EXTRAIT FOURNI:
# # # # #
Il n'existe aucune étude graphologique pour déterminer si tels poèmes ont été recopiés en septembre, tels autres en octobre. Et dans son témoignage Rimbaud tel que je l'ai connu, Izambard ne parle pas d'un recopiage pour le premier séjour, mais d'un recopiage lors du second séjour. Et Izambard va jusqu'à dire que Rimbaud se plaignait de manquer de papier.
Izambard n'a reçu aucun lot de poèmes pour sa part. Il avait des copies plus anciennes de quelques poèmes, mais Izambard n'avait aucune copie des poèmes de septembre et d'octobre commis par Rimbaud.
Pour moi, la logique semble bien la suivante.
# # # # #
DONNÉES RECUEILLIES:
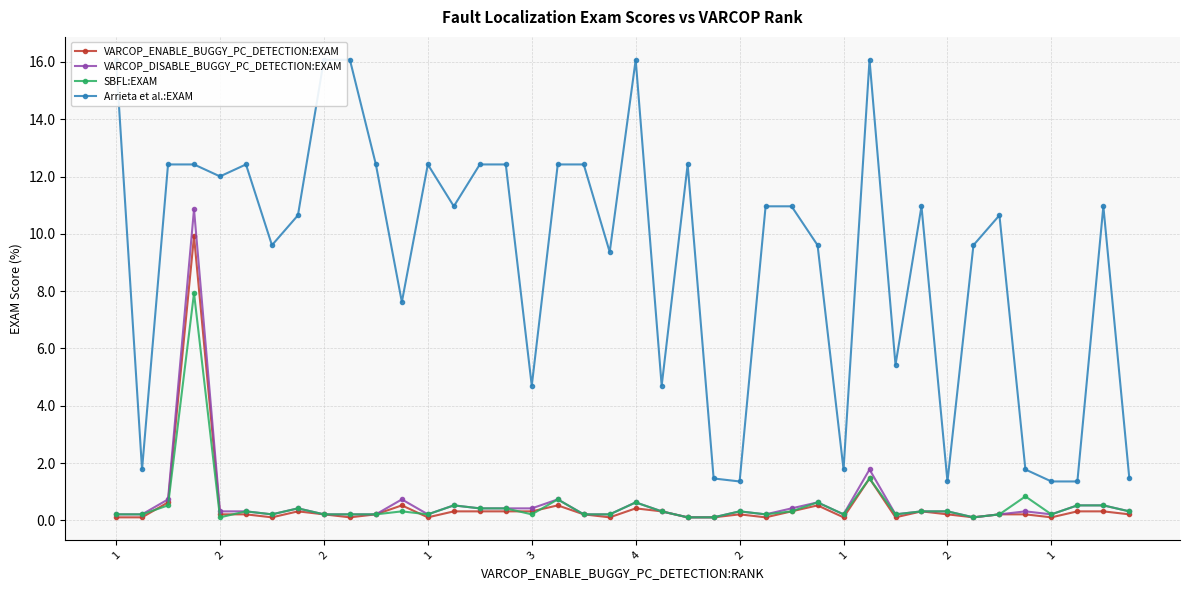

At 11, list the series in order from smallest to largest.

SBFL:EXAM, VARCOP_ENABLE_BUGGY_PC_DETECTION:EXAM, VARCOP_DISABLE_BUGGY_PC_DETECTION:EXAM, Arrieta et al.:EXAM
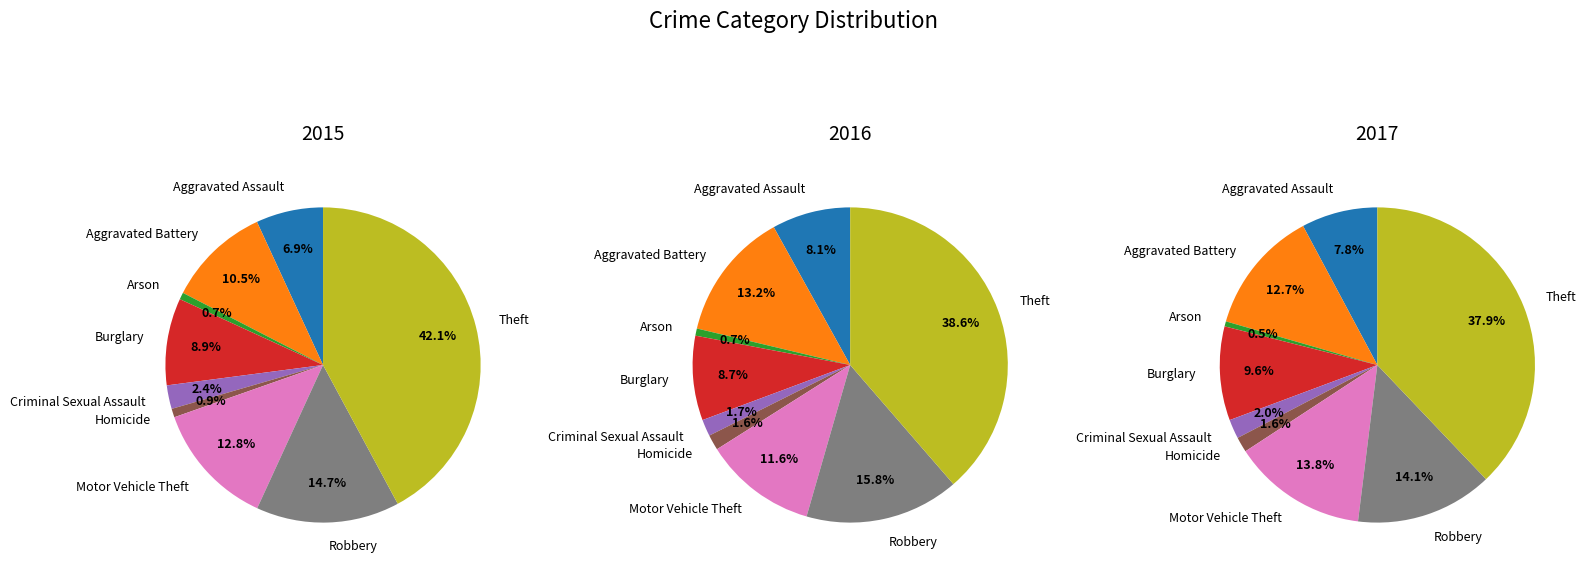

Does any single category account for the majority?

No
# # # # #
CONSIGNE 1: Relevez toutes les affirmations de l'extrait fourni qui concernent Izambard, y compris ce qu'il dit ou ne dit pas dans son témoignage.
CONSIGNE 2: D'après l'extrait fourni, quel est le titre du témoignage d'Izambard ?

ZONE DE RÉPONSE 1:
- Il ne parle pas d'un recopiage pour le premier séjour.
- Il parle d'un recopiage lors du second séjour.
- Il va jusqu'à dire que Rimbaud se plaignait de manquer de papier.
- Il n'a reçu aucun lot de poèmes pour sa part.
- Il avait des copies plus anciennes de quelques poèmes.
- Il n'avait aucune copie des poèmes de septembre et d'octobre commis par Rimbaud.

ZONE DE RÉPONSE 2: Rimbaud tel que je l'ai connu.